/---
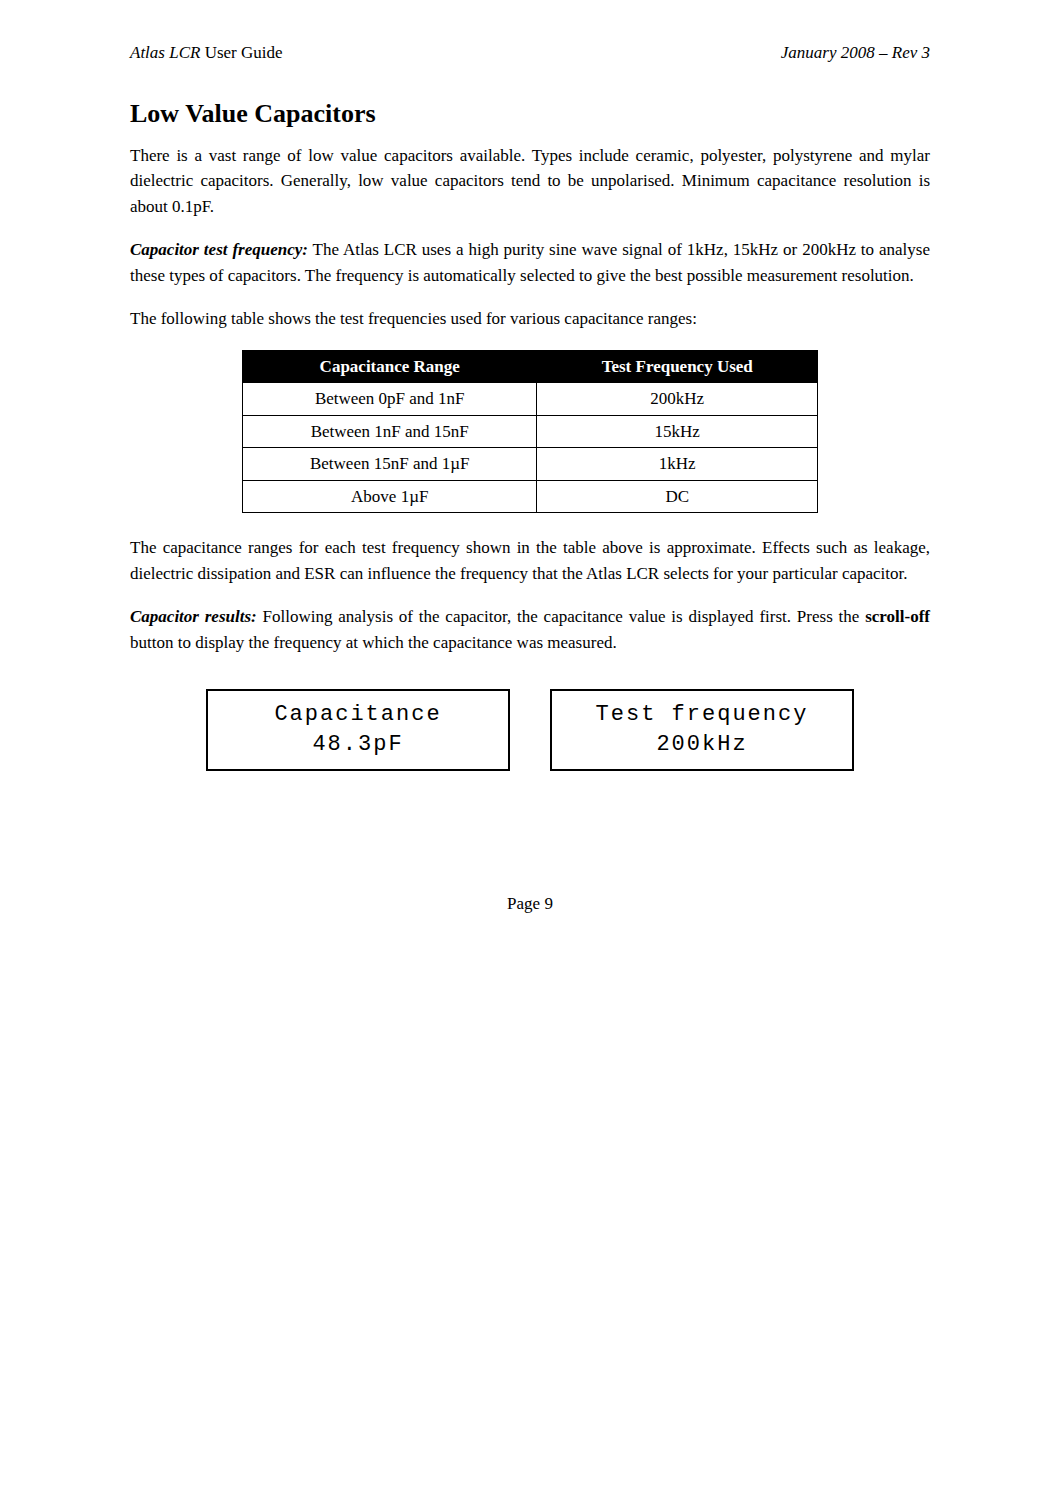Atlas LCR User Guide
January 2008 – Rev 3
Low Value Capacitors
There is a vast range of low value capacitors available. Types include ceramic, polyester, polystyrene and mylar dielectric capacitors. Generally, low value capacitors tend to be unpolarised. Minimum capacitance resolution is about 0.1pF.
Capacitor test frequency: The Atlas LCR uses a high purity sine wave signal of 1kHz, 15kHz or 200kHz to analyse these types of capacitors. The frequency is automatically selected to give the best possible measurement resolution.
The following table shows the test frequencies used for various capacitance ranges:
| Capacitance Range | Test Frequency Used |
| --- | --- |
| Between 0pF and 1nF | 200kHz |
| Between 1nF and 15nF | 15kHz |
| Between 15nF and 1µF | 1kHz |
| Above 1µF | DC |
The capacitance ranges for each test frequency shown in the table above is approximate. Effects such as leakage, dielectric dissipation and ESR can influence the frequency that the Atlas LCR selects for your particular capacitor.
Capacitor results: Following analysis of the capacitor, the capacitance value is displayed first. Press the scroll-off button to display the frequency at which the capacitance was measured.
Capacitance
48.3pF
Test frequency
200kHz
Page 9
\---
The copy should match the records above exactly, except that pictures are dropped.

Atlas LCR User Guide
January 2008 – Rev 3
Low Value Capacitors
There is a vast range of low value capacitors available. Types include ceramic, polyester, polystyrene and mylar dielectric capacitors. Generally, low value capacitors tend to be unpolarised. Minimum capacitance resolution is about 0.1pF.
Capacitor test frequency: The Atlas LCR uses a high purity sine wave signal of 1kHz, 15kHz or 200kHz to analyse these types of capacitors. The frequency is automatically selected to give the best possible measurement resolution.
The following table shows the test frequencies used for various capacitance ranges:
| Capacitance Range | Test Frequency Used |
| --- | --- |
| Between 0pF and 1nF | 200kHz |
| Between 1nF and 15nF | 15kHz |
| Between 15nF and 1µF | 1kHz |
| Above 1µF | DC |
The capacitance ranges for each test frequency shown in the table above is approximate. Effects such as leakage, dielectric dissipation and ESR can influence the frequency that the Atlas LCR selects for your particular capacitor.
Capacitor results: Following analysis of the capacitor, the capacitance value is displayed first. Press the scroll-off button to display the frequency at which the capacitance was measured.
Capacitance
48.3pF
Test frequency
200kHz
Page 9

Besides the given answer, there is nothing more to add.